Pr Laidouni et al. in 2023 in Algeria reported on 109 chronic haemodialysis uraemic patients who were included in the present study. The mean age of the patients was 54.85 ± 15.42 years. Vitamin D status was low, with a mean of 16.74 ± 12.97 ng/mL. Vitamin D deficiency (<10 ng/mL) was predominant in 37.61% of patients, followed by deficiency (10 - 20 ng/mL) in 30.27% and insufficiency (20 - 30 ng/mL) in 18.34% [7].

Busuioc et al in 2014 reported our experience of 57 patients (28 female, 29 male) with a mean age of 71 (45 - 92). Left ventricular mass index, left atrial diameter, isovolumic relaxation time and E/A ratio were significantly higher in patients with lower 25 (OH) D levels.

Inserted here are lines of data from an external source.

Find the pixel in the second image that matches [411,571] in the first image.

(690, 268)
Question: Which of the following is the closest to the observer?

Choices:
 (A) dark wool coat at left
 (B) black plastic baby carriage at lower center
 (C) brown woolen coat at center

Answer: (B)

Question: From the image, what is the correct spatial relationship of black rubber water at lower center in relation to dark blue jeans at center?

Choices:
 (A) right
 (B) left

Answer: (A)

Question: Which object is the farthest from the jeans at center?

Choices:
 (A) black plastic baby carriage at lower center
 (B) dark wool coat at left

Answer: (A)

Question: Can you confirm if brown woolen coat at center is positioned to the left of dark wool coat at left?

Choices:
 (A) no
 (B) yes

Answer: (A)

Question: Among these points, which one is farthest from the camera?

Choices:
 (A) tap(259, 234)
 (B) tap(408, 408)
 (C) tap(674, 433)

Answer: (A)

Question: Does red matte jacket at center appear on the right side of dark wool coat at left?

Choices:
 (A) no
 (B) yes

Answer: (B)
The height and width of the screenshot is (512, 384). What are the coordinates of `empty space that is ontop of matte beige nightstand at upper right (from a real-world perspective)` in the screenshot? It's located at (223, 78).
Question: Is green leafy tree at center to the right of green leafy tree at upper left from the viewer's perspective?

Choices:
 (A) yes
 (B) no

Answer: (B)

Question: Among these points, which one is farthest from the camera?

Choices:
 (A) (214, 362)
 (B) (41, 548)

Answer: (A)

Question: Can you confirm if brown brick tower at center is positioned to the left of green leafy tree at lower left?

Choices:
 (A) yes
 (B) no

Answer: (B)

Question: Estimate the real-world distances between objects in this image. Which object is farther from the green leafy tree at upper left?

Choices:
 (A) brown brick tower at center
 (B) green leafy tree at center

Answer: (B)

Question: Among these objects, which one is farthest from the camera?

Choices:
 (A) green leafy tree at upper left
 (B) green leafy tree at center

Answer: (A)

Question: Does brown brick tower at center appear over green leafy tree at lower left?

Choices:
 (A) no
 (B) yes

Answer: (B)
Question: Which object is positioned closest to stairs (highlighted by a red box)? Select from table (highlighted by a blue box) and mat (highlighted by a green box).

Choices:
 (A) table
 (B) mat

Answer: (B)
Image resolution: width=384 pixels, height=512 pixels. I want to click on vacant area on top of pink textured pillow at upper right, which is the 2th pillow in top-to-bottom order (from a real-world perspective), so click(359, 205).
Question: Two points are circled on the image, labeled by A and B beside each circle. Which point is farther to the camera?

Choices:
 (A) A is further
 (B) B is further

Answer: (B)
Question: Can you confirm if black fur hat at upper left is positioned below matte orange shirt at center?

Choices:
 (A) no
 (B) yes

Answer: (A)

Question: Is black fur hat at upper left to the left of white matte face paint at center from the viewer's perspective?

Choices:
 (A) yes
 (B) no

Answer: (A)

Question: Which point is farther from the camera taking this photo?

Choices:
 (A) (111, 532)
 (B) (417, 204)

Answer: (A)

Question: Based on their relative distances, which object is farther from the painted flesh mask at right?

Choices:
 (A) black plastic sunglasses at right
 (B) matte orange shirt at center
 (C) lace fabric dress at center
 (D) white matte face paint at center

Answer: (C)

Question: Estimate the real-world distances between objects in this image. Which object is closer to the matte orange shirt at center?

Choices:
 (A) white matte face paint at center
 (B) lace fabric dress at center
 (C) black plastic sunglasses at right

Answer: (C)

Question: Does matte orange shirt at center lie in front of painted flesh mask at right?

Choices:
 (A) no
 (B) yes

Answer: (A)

Serum 25 (OH) D levels were separated into three groups: low (<20 ng/mL), moderate (20 - 45 ng/mL) and high (>45 ng/mL). 70% of patients had diastolic dysfunction and 30% had normal diastolic function [3].

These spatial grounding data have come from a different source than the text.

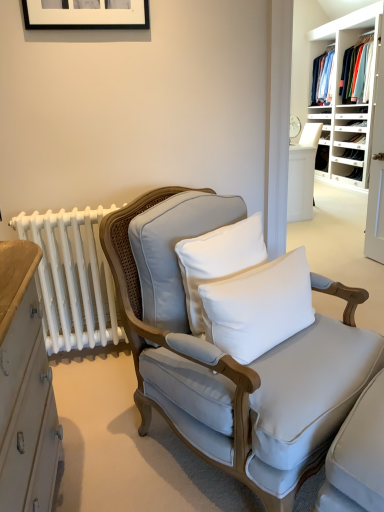
Question: Can you confirm if black matte picture frame at upper center is smaller than white cotton pillow at center, positioned as the 2th pillow in right-to-left order?

Choices:
 (A) yes
 (B) no

Answer: (A)

Question: Is the surface of black matte picture frame at upper center in direct contact with white cotton pillow at center, which appears as the first pillow when viewed from the left?

Choices:
 (A) yes
 (B) no

Answer: (B)

Question: Can you confirm if black matte picture frame at upper center is positioned to the left of white cotton pillow at center, which appears as the first pillow when viewed from the left?

Choices:
 (A) no
 (B) yes

Answer: (B)

Question: From the image's perspective, is black matte picture frame at upper center on top of white cotton pillow at center, positioned as the 2th pillow in right-to-left order?

Choices:
 (A) no
 (B) yes

Answer: (B)

Question: Is there a large distance between black matte picture frame at upper center and white cotton pillow at center, which appears as the first pillow when viewed from the left?

Choices:
 (A) yes
 (B) no

Answer: (A)

Question: From the image's perspective, is black matte picture frame at upper center located beneath white cotton pillow at center, positioned as the 2th pillow in right-to-left order?

Choices:
 (A) no
 (B) yes

Answer: (A)

Question: Considering the relative sizes of white cotton pillow at center, which appears as the first pillow when viewed from the left, and light gray fabric chair at center in the image provided, is white cotton pillow at center, which appears as the first pillow when viewed from the left, taller than light gray fabric chair at center?

Choices:
 (A) yes
 (B) no

Answer: (B)

Question: Is white cotton pillow at center, which appears as the first pillow when viewed from the left, looking in the opposite direction of light gray fabric chair at center?

Choices:
 (A) yes
 (B) no

Answer: (A)

Question: Is white cotton pillow at center, which appears as the first pillow when viewed from the left, placed right next to light gray fabric chair at center?

Choices:
 (A) no
 (B) yes

Answer: (A)

Question: Considering the relative sizes of white cotton pillow at center, positioned as the 2th pillow in right-to-left order, and light gray fabric chair at center in the image provided, is white cotton pillow at center, positioned as the 2th pillow in right-to-left order, shorter than light gray fabric chair at center?

Choices:
 (A) yes
 (B) no

Answer: (A)

Question: Is the position of white cotton pillow at center, positioned as the 2th pillow in right-to-left order, more distant than that of light gray fabric chair at center?

Choices:
 (A) no
 (B) yes

Answer: (B)

Question: From a real-world perspective, is white cotton pillow at center, positioned as the 2th pillow in right-to-left order, physically below light gray fabric chair at center?

Choices:
 (A) no
 (B) yes

Answer: (A)

Question: Does white wood shelves at upper right have a lesser width compared to black matte picture frame at upper center?

Choices:
 (A) yes
 (B) no

Answer: (B)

The limitations of the study in comparison with the literature are to be found in the methodology, essentially retrospective in some studies and cross-sectional in others, but also in the study durations. However, the study populations are the same, which are made up of chronic haemodialysis patients, in this population there are still factors influencing vitamin D deficiency associated with diastolic dysfunction. These factors were not taken into account in this study, such as diet, haemodialysis lifespan and seasonal variations, which may be limitations of this study to be taken into account, impacting on the internal validity of the results. These different studies produced the same results, which are superimposable. These observations give external validity to this study. The comparison gives a generalisable character to the results obtained in relation to certain data in the current literature.

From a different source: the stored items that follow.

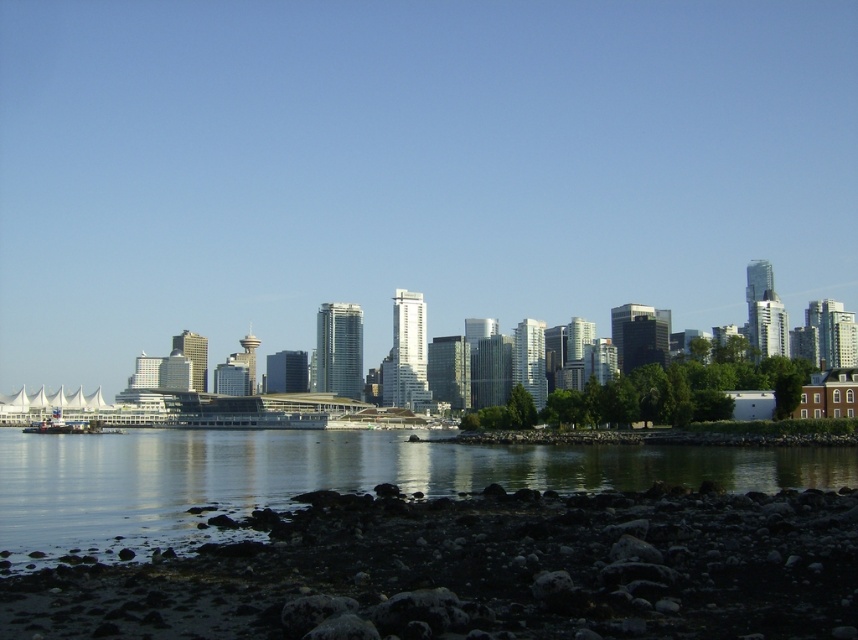
Question: Does dark gray rocky shore at lower left have a greater width compared to smooth dark water at lower center?

Choices:
 (A) yes
 (B) no

Answer: (B)

Question: Is dark gray rocky shore at lower left above smooth dark water at lower center?

Choices:
 (A) no
 (B) yes

Answer: (B)

Question: Among these points, which one is farthest from the camera?

Choices:
 (A) (231, 563)
 (B) (835, 448)

Answer: (B)

Question: Among these points, which one is farthest from the camera?

Choices:
 (A) (16, 524)
 (B) (819, 520)

Answer: (A)

Question: Does dark gray rocky shore at lower left appear on the left side of smooth dark water at lower center?

Choices:
 (A) no
 (B) yes

Answer: (A)

Question: Which object appears closest to the camera in this image?

Choices:
 (A) dark gray rocky shore at lower left
 (B) smooth dark water at lower center

Answer: (A)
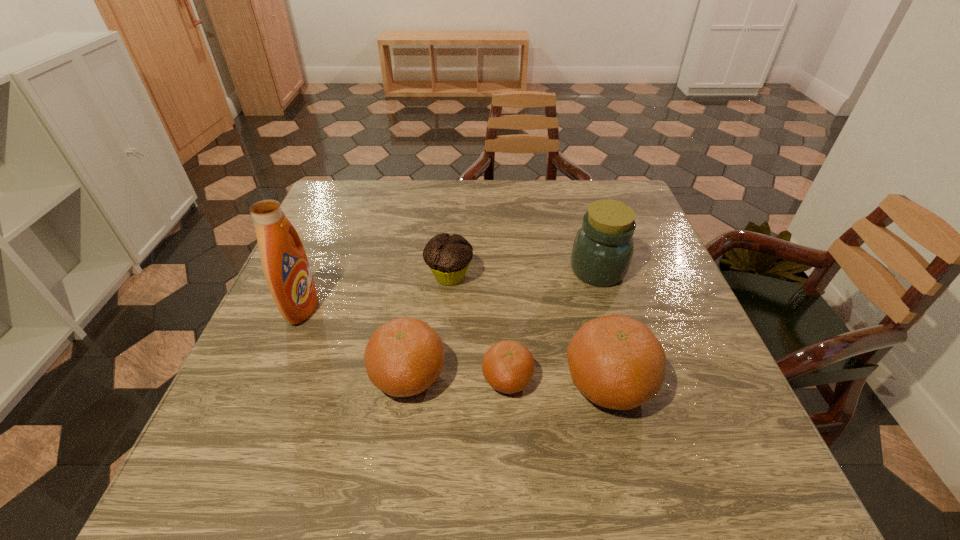
Locate an element on the screen. This screenshot has height=540, width=960. vacant space that's between the rightmost clementine and the muffin is located at coordinates (529, 330).

Identify the location of the fifth closest object to the shortest clementine. (285, 265).

Choose which object is the fifth nearest neighbor to the muffin. Please provide its 2D coordinates. Your answer should be formatted as a tuple, i.e. [(x, y)], where the tuple contains the x and y coordinates of a point satisfying the conditions above.

[(615, 361)]

Locate an element on the screen. The height and width of the screenshot is (540, 960). clementine that is the third closest one to the second tallest object is located at coordinates (403, 357).

Locate which clementine is the closest to the rightmost clementine. Please provide its 2D coordinates. Your answer should be formatted as a tuple, i.e. [(x, y)], where the tuple contains the x and y coordinates of a point satisfying the conditions above.

[(508, 366)]

The height and width of the screenshot is (540, 960). I want to click on free location that satisfies the following two spatial constraints: 1. on the back side of the third object from right to left; 2. on the front-facing side of the detergent, so click(x=503, y=307).

The height and width of the screenshot is (540, 960). I want to click on vacant point that satisfies the following two spatial constraints: 1. on the front-facing side of the rightmost clementine; 2. on the left side of the tallest object, so click(271, 383).

Where is `blank space that satisfies the following two spatial constraints: 1. on the front-facing side of the rightmost clementine; 2. on the left side of the detergent`? This screenshot has height=540, width=960. blank space that satisfies the following two spatial constraints: 1. on the front-facing side of the rightmost clementine; 2. on the left side of the detergent is located at coordinates (271, 383).

Locate an element on the screen. The image size is (960, 540). free point that satisfies the following two spatial constraints: 1. on the back side of the second tallest object; 2. on the right side of the leftmost clementine is located at coordinates (422, 271).

The width and height of the screenshot is (960, 540). I want to click on free space that satisfies the following two spatial constraints: 1. on the front-facing side of the leftmost clementine; 2. on the right side of the tallest object, so pyautogui.click(x=274, y=375).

Ethical considerations: In the field, the informed consent of the participants was obtained before submitting them to the questionnaire and strict confidentiality was respected.

Limitations of the study: During the course of the study, our difficulties were a lack of financial resources and a reluctance to carry out vitamin D tests and cardiac ultrasound because of the cost.

5. Conclusion

Cardiovascular complications are the main cause of mortality and morbidity in chronic haemodialysis patients. 25-hydroxy-vit D (25OHvit D) deficiency is common in dialysis patients. This deficiency is implicated not only in mineral-bone disorders but also in the worsening of diastolic dysfunction, left ventricular hypertrophy and vascular calcifications. In this study, cardiac Doppler ultrasound was performed on 100 patients, with only 21 patients (8.50%) showing diastolic dysfunction associated with vitamin D deficiency. The majority of patients were in group 1 with a deficiency of between (8 - 29 ng/ml), and there was a statistically significant relationship (p = 0.065) between the stage of diastolic dysfunction and vitamin D deficiency. Studies including a large sample and potential confounding factors such as diet, duration of dialysis and seasonal variations in vitamin D synthesis will be able to provide more precise answers to the question of cardiovascular morbidity and mortality in chronic haemodialysis patients.

Acknowledgements

My masters, Professor KABA Mohamed Lamine, Professor Bah Alpha Oumar, your love of a job well done and your skills have encouraged me to carry out research. Dr Bangoura Soriba, Dr Traoré Aly, thank you for your commitment and perseverance from the protocol to the submission of the manuscript, and allow me to thank you for your scientific rigour. Thank you to the readers of this journal who have critically reviewed the manuscript in order to improve its scientific continuity. Please accept the expression of my profound gratitude.

Conflicts of Interest

This manuscript is not the subject of any conflict between the authors and is not submitted to any other journal.